• _CONSIGNA 1_:
Reproduce el fragmento del texto de estudio sobre la Semana Santa empezando por "Pero, así como" y continuando hasta "la Semana Santa.", y sustituye "empresarios" por "comerciantes".

Pero, así como la suspensión del evento religioso crea nostalgia en sus fieles devotos, el bolsillo de muchas personas, familias y empresarios también sufre, pues el desarrollo de las actividades en esta época representa un ingreso significativo en su presupuesto anual. Esta pérdida es irrecuperable. Hoteles, restaurantes, transportistas, vendedores informales y la derrama que estos trasladan no percibirán en ningún sector de la economía formal e informal que está involucrado de forma directa o indirecta en el fenómeno económico/cultural que es la Semana Santa.

• _CONSIGNA 2_:
Entrega como lista JSON de cadenas las líneas de los registros, desde el principio de los registros hasta la línea que contiene "Where does the lower", ambas incluidas. Usa una cadena por línea y omite las líneas en blanco.

• _REGISTROS DE ENTRADA_:
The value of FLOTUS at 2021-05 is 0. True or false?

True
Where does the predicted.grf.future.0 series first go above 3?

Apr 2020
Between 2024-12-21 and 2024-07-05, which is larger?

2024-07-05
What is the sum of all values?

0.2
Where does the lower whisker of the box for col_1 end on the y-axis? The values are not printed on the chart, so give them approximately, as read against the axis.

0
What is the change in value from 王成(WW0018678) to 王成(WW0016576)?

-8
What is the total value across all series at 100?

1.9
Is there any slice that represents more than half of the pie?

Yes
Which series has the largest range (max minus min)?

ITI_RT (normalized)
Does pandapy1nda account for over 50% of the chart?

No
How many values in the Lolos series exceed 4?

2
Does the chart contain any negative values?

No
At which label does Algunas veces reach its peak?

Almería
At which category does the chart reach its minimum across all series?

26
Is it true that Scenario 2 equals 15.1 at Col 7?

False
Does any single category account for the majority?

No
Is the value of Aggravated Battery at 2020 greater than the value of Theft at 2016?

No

• _SOLUCIÓN 1_:
Pero, así como la suspensión del evento religioso crea nostalgia en sus fieles devotos, el bolsillo de muchas personas, familias y comerciantes también sufre, pues el desarrollo de las actividades en esta época representa un ingreso significativo en su presupuesto anual. Esta pérdida es irrecuperable. Hoteles, restaurantes, transportistas, vendedores informales y la derrama que estos trasladan no percibirán en ningún sector de la economía formal e informal que está involucrado de forma directa o indirecta en el fenómeno económico/cultural que es la Semana Santa.

• _SOLUCIÓN 2_:
[
  "The value of FLOTUS at 2021-05 is 0. True or false?",
  "True",
  "Where does the predicted.grf.future.0 series first go above 3?",
  "Apr 2020",
  "Between 2024-12-21 and 2024-07-05, which is larger?",
  "2024-07-05",
  "What is the sum of all values?",
  "0.2",
  "Where does the lower whisker of the box for col_1 end on the y-axis? The values are not printed on the chart, so give them approximately, as read against the axis."
]